JAKARTA – Ulah narapidana korupsi yang kedapatan santai ngopi di kafe memicu sorotan keras dari DPR. Wakil Ketua Komisi XIII DPR RI, Andreas Hugo Pareira, menduga kuat adanya praktik suap yang melibatkan petugas hingga napi bisa leluasa keluar dari rumah tahanan.

Kasus ini mencuat setelah Supriadi, napi korupsi sektor pertambangan, viral nongkrong di kedai kopi bersama petugas Rutan Kelas IIA Kendari, Sulawesi Tenggara. Supriadi diketahui tengah menjalani hukuman lima tahun penjara atas kasus korupsi saat menjabat Kepala KUPP Kolaka.

“Mustahil napi bisa berkeliaran di luar tanpa ‘main mata’ dengan petugas. Ini indikasi kuat adanya suap,” tegas Andreas, Jumat (17/4/2026).

Ia menilai, pelanggaran ini bukan sekadar kelalaian individu, melainkan potret bobroknya pengawasan di dalam sistem pemasyarakatan. Bahkan, Andreas mendesak agar tanggung jawab tidak berhenti di petugas lapangan, tetapi juga menyasar pimpinan rutan.

“Kalapas harus bertanggung jawab. Semua yang terlibat wajib diberi sanksi tegas. Ditjenpas harus bongkar tuntas kasus ini ke publik,” ujarnya.

Pihak Rutan Kendari sendiri telah mengakui adanya pelanggaran SOP oleh petugas berinisial Y. Petugas tersebut seharusnya mengawal Supriadi usai sidang peninjauan kembali (PK), namun justru memberi izin singgah ke kafe.

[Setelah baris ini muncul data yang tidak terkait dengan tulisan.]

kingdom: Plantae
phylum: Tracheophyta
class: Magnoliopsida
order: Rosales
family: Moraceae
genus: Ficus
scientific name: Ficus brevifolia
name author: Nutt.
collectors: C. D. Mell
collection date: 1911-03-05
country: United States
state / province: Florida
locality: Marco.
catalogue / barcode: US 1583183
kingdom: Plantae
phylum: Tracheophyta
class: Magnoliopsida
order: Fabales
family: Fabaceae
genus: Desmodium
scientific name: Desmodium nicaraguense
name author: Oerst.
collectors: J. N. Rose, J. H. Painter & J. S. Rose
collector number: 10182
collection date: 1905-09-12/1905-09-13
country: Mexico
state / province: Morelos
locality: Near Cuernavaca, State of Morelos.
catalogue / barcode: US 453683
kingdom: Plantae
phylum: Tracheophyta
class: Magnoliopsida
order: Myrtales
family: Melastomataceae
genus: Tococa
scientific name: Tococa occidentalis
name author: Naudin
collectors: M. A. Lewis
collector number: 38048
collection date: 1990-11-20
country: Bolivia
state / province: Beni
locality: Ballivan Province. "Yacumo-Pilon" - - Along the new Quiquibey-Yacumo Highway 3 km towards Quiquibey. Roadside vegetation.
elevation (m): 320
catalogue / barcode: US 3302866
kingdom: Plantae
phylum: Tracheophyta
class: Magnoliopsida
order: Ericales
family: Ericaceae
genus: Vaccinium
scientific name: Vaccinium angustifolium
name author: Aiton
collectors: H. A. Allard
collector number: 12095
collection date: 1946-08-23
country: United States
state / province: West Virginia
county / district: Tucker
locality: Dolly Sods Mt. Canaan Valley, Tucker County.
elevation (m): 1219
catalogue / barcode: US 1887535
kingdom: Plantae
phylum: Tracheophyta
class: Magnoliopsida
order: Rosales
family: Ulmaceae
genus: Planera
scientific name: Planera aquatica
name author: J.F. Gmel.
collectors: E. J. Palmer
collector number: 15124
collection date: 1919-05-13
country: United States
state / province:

Bagi Andreas, insiden ini mempertegas adanya celah “privilege” bagi napi korupsi yang kerap berulang. Ia menilai, tanpa pembenahan sistemik, kasus serupa akan terus terjadi dan merusak kepercayaan publik.

“Ini bukan sekadar pelanggaran prosedur. Ini soal integritas hukuman. Kalau napi bisa bebas ngopi, publik wajar curiga hukum bisa dinegosiasikan,” tandasnya.